One of the recent trends is the use of super-large models, i.e. the number of parameters, and the application of conventional learning methods. Apart from the "software capabilities" that the human brain shows, I wondered how much should I increase to reach the "hardware" capabilities of the human brain? (If we reach the same hardware capabilities, it will now be a fair comparison of the algorithmic efficiency of human vs. AI)
The number of neurons that can be viewed as the main units that make up the human brain is said to be about 100B.
The number of semiconductor transistors is doubling every two years (Moore's Law). For example, the number of transistors for the Apple A12X Bionic used in the iPad Pro is 10B, and the AMD Epyc Rome, a server CPU, is 40B. RTX 20 series is expected to reach 20B, and future 30 series will reach 50B. If so, the number of transistors will exceed the number of neurons within the next four years. (This does not mean that the roles of transistors and neurons are the same)

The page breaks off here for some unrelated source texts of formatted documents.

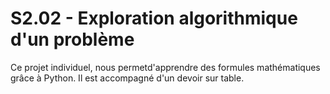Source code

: # S2.02 - Exploration algorithmique d'un problème

Ce projet individuel, nous permetd'apprendre des formules mathématiques grâce à Python. Il est accompagné d'un devoir sur table.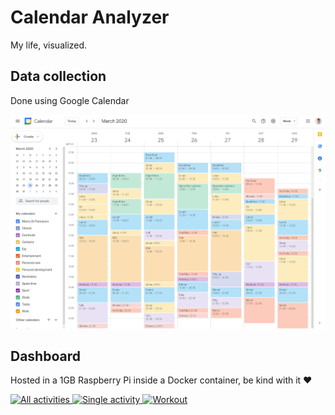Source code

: # Calendar Analyzer
My life, visualized.

## Data collection
Done using Google Calendar

<p align="center">
    <img src="img/google-calendar-week-view.png" width="800">
</p>

## Dashboard
Hosted in a 1GB Raspberry Pi inside a Docker container, be kind with it ❤️

[
    ![All activities](https://i.imgur.com/KNwPSST.png)
    ![Single activity](https://i.imgur.com/uX8VCSD.png)
    ![Workout](https://i.imgur.com/YF3F5up.png)
](http://raspberry.gleeze.com:8501/)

By simply comparing the numbers, it can be seen that it is catching up to the human brain, at least on a unit-unit basis. Of course, neurons can be seen to perform much more complex functions than transistors, but neurons operate at 1KHz, whereas processor clock speeds operate at 3GHz or more, so there is a difference of about 3 million times or more. In other words, if we can simulate the behavior of neurons with 3 million transistors, there is no significant difference in the capabilities between the two unit units. (For reference, Intel Pentium has about 3 million transistors)
A quick look at the number of parameters of the deep learning model, GPT-2 is 1.5B and GPT-3 is 175B. Considering that the number of parameters roughly matches the number of basic units in a neural network, it can be said that the number of basic units in GPT-3 has already exceeded the number of neurons.
The current "number of units" or "model parameters" reached by humans is already close to the level of the human brain (or is it not a very big difference), and in this structure, the number of units is not approached by scale-up alone. Even if the and model parameters are the same, we decide whether innovation should be made in the direction of more efficient operation.
For example, the number of neurons is 100B, but the number of connections between neurons is 100T, which is 1,000 times that, and all of them can operate in parallel. Current processor architectures have many serial operations. In addition, a multi-layered neural network model can be seen as a model in which layers are connected in series (either in hardware or software). I think the current neural network model reflects the behavior of unit neurons to some extent, but what if we could put the characteristics of interconnection and parallel motion between all neurons into the neural network model.
The link doesn't necessarily match the above, but it is a related topic and I enjoyed reading it.